Starting next week, we will enter the Christmas market. In the English-speaking regions, it is referred to as the 'Santa Claus Rally', which refers to the performance of the S&P 500 during the week after Christmas, specifically the last 5 trading days of the year and the first 2 trading days of the following year. From the results, in 79% of cases, the Christmas rally is upward, with the highest increase during this week being 7.4% and the highest decline being 4.2%. The average increase is around 1.3%.
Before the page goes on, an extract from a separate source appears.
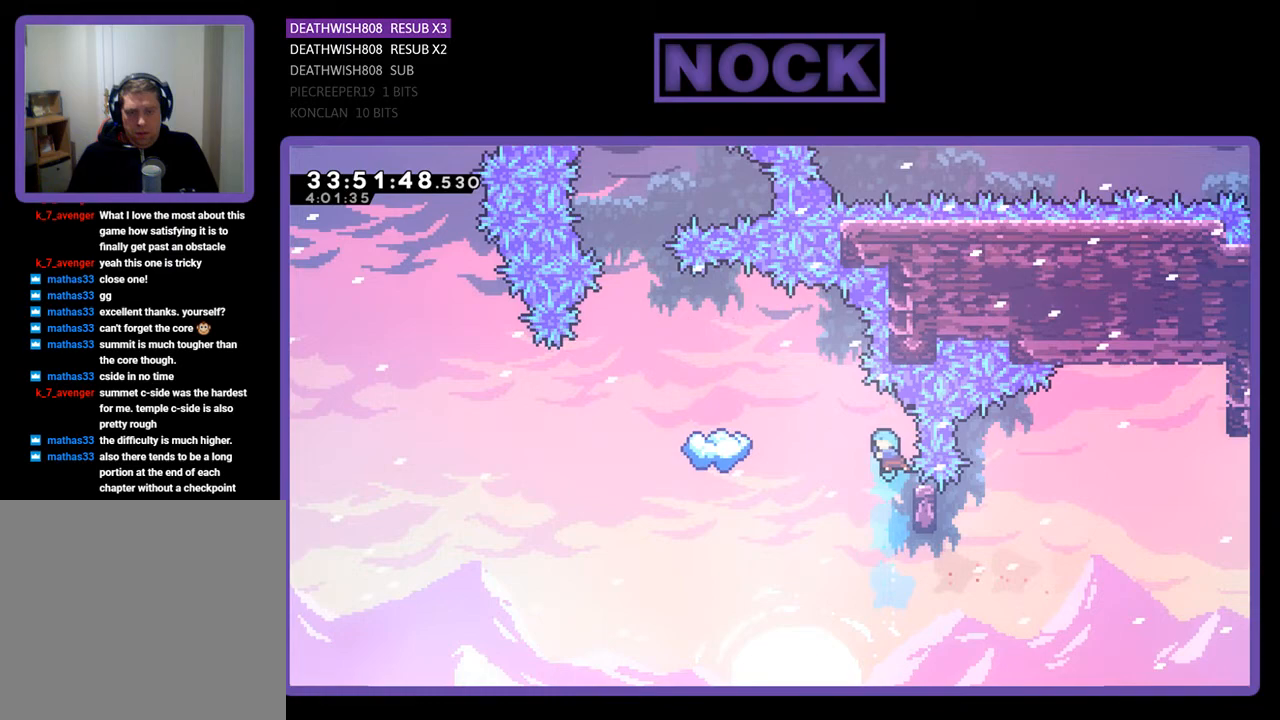
{"buttons": ["R2"], "events": [[233, "DPAD_RIGHT", "down"], [367, "DPAD_RIGHT", "up"]]}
From historical experience, the Christmas rally is not just a simple seasonal statistical phenomenon, but more like a barometer of market risk appetite. If the market can rise as expected after Christmas and around the New Year, it usually means that investors are still willing to allocate risk assets despite the lack of new macroeconomic stimulus. The risk appetite is confirmed at the end of the year, laying a foundational emotional basis for asset pricing in the new year. Conversely, it often indicates that the risk appetite has not been restored, making the market more prone to weakness or repeated fluctuations in January and beyond.

From the perspective of institutional and seasonal factors, on one hand, after the tax-loss harvesting completed in mid-December, funds are expected to flow back into the market. On the other hand, during the holiday period, the trading activity of institutions decreases, and trading volume shrinks, meaning that a small amount of buying can push the index upwards while lowering short-term volatility. Additionally, year-end bonuses and automatic deductions for pensions (such as 401k) may also provide buying support for the market.

Looking at the data for Bitcoin, the turnover rate finally decreased over the weekend, which also indicates that the trading volume of real users is indeed quite low. The high turnover rate during normal times is likely due to fluctuations from quantitative or high-frequency short-term investors. What is shown over the weekend should reflect the changes of real holders. However, next week we will start entering the Christmas market, and overall trading volume and turnover rate are expected to decline.

This Christmas market is basically the expectation for the first quarter of 2026. If under seasonal benefits, emotional vacuum, and gradually recovering liquidity, the market still fails to form an effective upward trend, it is likely to represent the current high-interest-rate environment's suppression of the economy, which has overshadowed the emotional boost brought by the holiday factor.